NEW FIRE STATION FOR THE CITY OF NAPLES

by Pete DiMaria
Fire Chief Naples Fire and Rescue Department

The City of Naples Fire-Rescue Department was founded in 1935 when City Council named Cale Jones as its first fire chief. Fire Chief Jones was able to organize an all-volunteer fire and rescue squad. The delivery of a new fire engine in 1935 marked the first fire apparatus in our city’s history.

Chief Jones was one of the few people in town with access to a phone. Calls for service came directly into Chief Jones’ home and he would walk the streets and alert the volunteers of a fire.

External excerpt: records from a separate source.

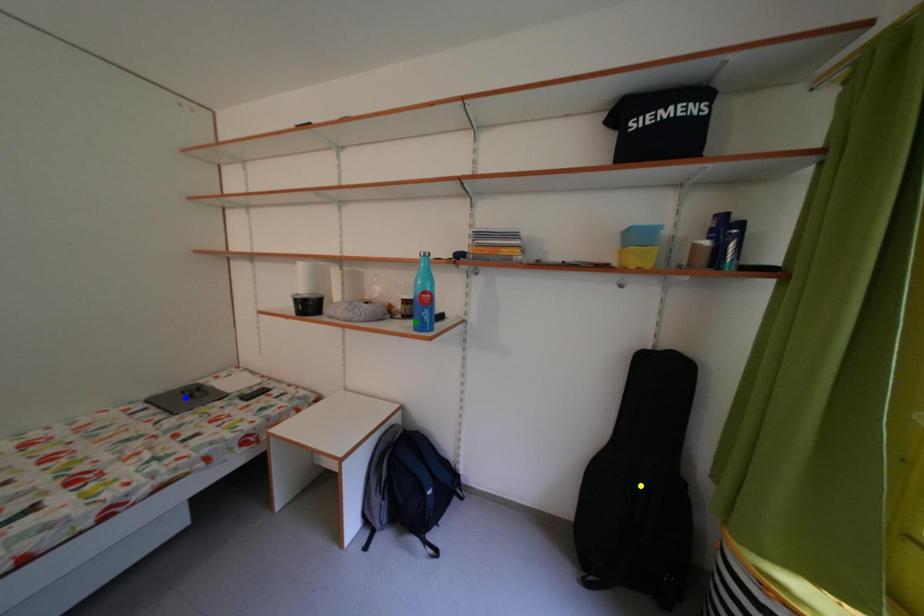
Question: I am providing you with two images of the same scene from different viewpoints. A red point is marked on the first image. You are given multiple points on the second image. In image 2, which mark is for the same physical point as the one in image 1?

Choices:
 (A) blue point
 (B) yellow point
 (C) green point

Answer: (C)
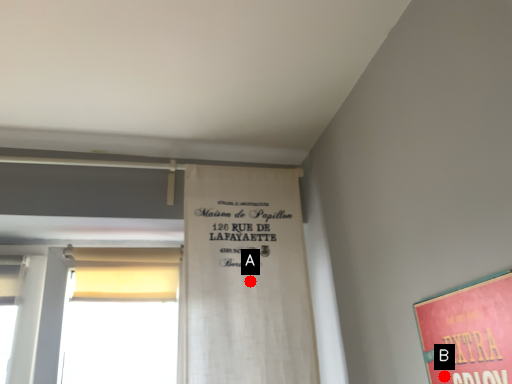
Question: Two points are circled on the image, labeled by A and B beside each circle. Which point is further to the camera?

Choices:
 (A) A is further
 (B) B is further

Answer: (A)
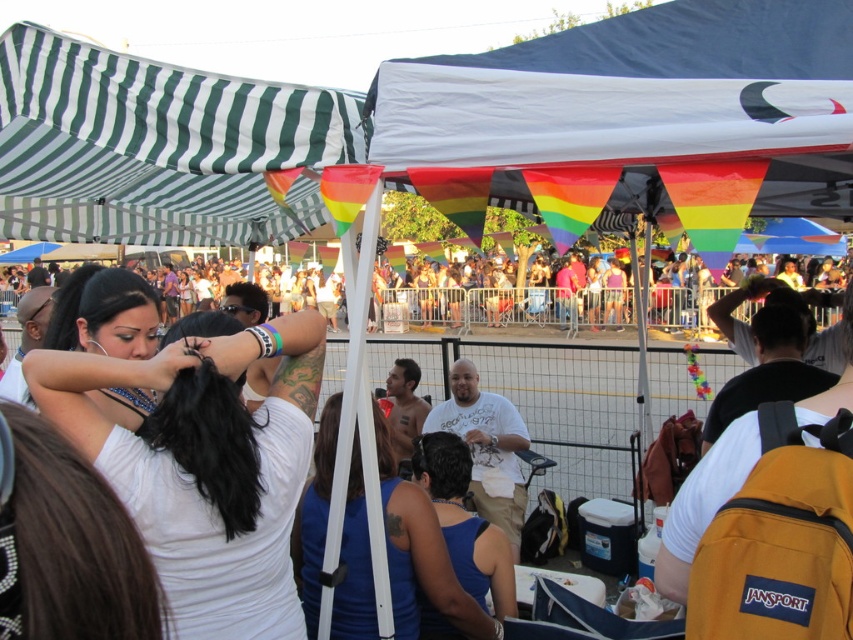
Based on the scene description, which object is shorter in height between the smooth black hair at center and the multicolored fabric crowd at center?

The smooth black hair at center is shorter in height compared to the multicolored fabric crowd at center.

You are standing at the center of the image and want to locate the smooth black hair at center. What are the coordinates where you should look?

The smooth black hair at center is located at coordinates point [202,461].

You are standing at the center of the image and see a point marked at coordinates (202, 461). What is the color of the hair at that point?

The point at (202, 461) is on smooth black hair at center, so the color is black.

Prior to the fire station being built, the new fire apparatus would respond out of Chief Jones’ home at 144 10th Avenue South. vThe first official fire station was built in 1945; it was located next to Naples’ first vpolice station and jail on the corner of 8th Avenue South and 8th Street South.

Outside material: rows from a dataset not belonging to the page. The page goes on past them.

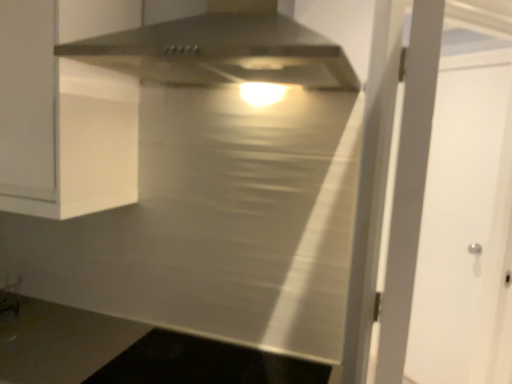
Question: From the image's perspective, is white matte door at right positioned above or below black glass cooktop at lower center?

Choices:
 (A) below
 (B) above

Answer: (B)

Question: Is white matte door at right spatially inside black glass cooktop at lower center, or outside of it?

Choices:
 (A) inside
 (B) outside

Answer: (B)

Question: Which is nearer to the black glass cooktop at lower center?

Choices:
 (A) white matte door at right
 (B) stainless steel range hood at upper center

Answer: (B)

Question: Estimate the real-world distances between objects in this image. Which object is closer to the black glass cooktop at lower center?

Choices:
 (A) stainless steel range hood at upper center
 (B) white matte door at right

Answer: (A)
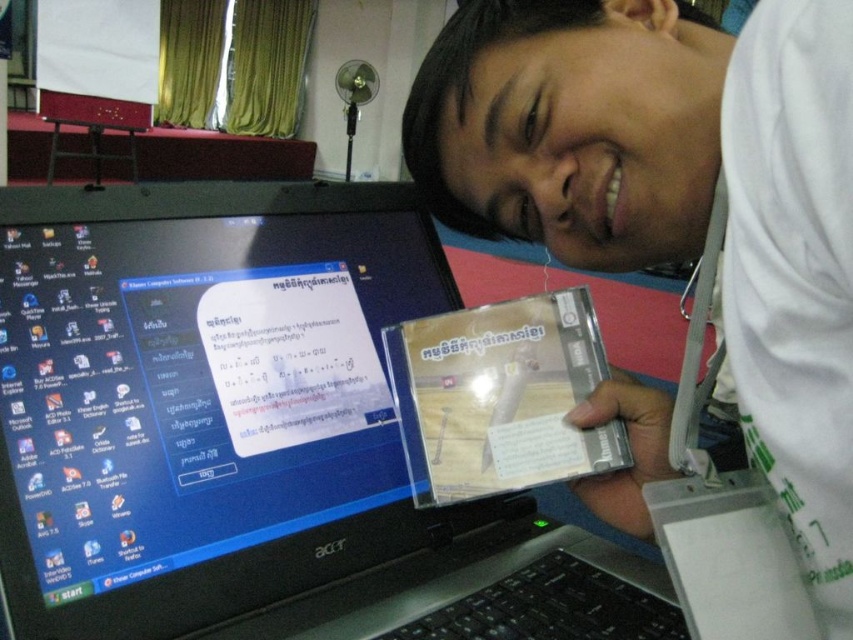
Question: Which point appears closest to the camera in this image?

This station housed Engine Co. 1 and was where the volunteers gathered for pinochle, as they awaited a phone call requesting assistance. In the 1970s, the fire station underwent renovations and administrative offices were added where the jail once was.

In 1994, the nearly 50-year old fire station was worn down and in need of significant maintenance and repair. This, combined with the need for more space, triggered city council and fire and rescue to rebuild a larger more efficient station for operations personnel.

The fire administrative personnel were merged with Naples Police forming the Naples Police and Emergency Services Department. City council later identified the value of two separate departments and in 2011 separated police and fire and rescue departments.

The Naples Fire and Rescue Department has evolved into a full career, dynamic emergency response agency with an all-hazards approach towards meeting the community’s needs.

Naples Fire and Rescue Department is an ISO Class 1 department that responds to more than 6,000 incidents per year requiring a mixed use of technical skills to compliment the delivery of conventional firefighting and emergency medical services.

Due to the higher demand for fire and rescue services and the poor quality of the 1994 constructed building city council approved the building of a newfacility.

The request would be threefold, new administrative offices for fire-rescue staff, a new Fire Station No. 1 for fire operations personnel and a new state-of-the-art Emergency Operations Center (EOC). This new EOC enables the City of Naples to operate through hurricanes and other potential large-scale emergencies and disasters.

The new facility would be incorporated into a Category 5 building above the 100-year FEMA floodplain; giving the City of Naples the critical infrastructure it had long needed. This new public safety building would be placed on its original and long-term location on 8th Avenue South.

On February 15, 2018, the City of Naples had a groundbreaking ceremony for the new project. Members of city council and city management staff, as well as past fire-rescue department chief officers and retirees attended.

The fire-rescue department has much gratitude for city council and community support in making this import project a reality.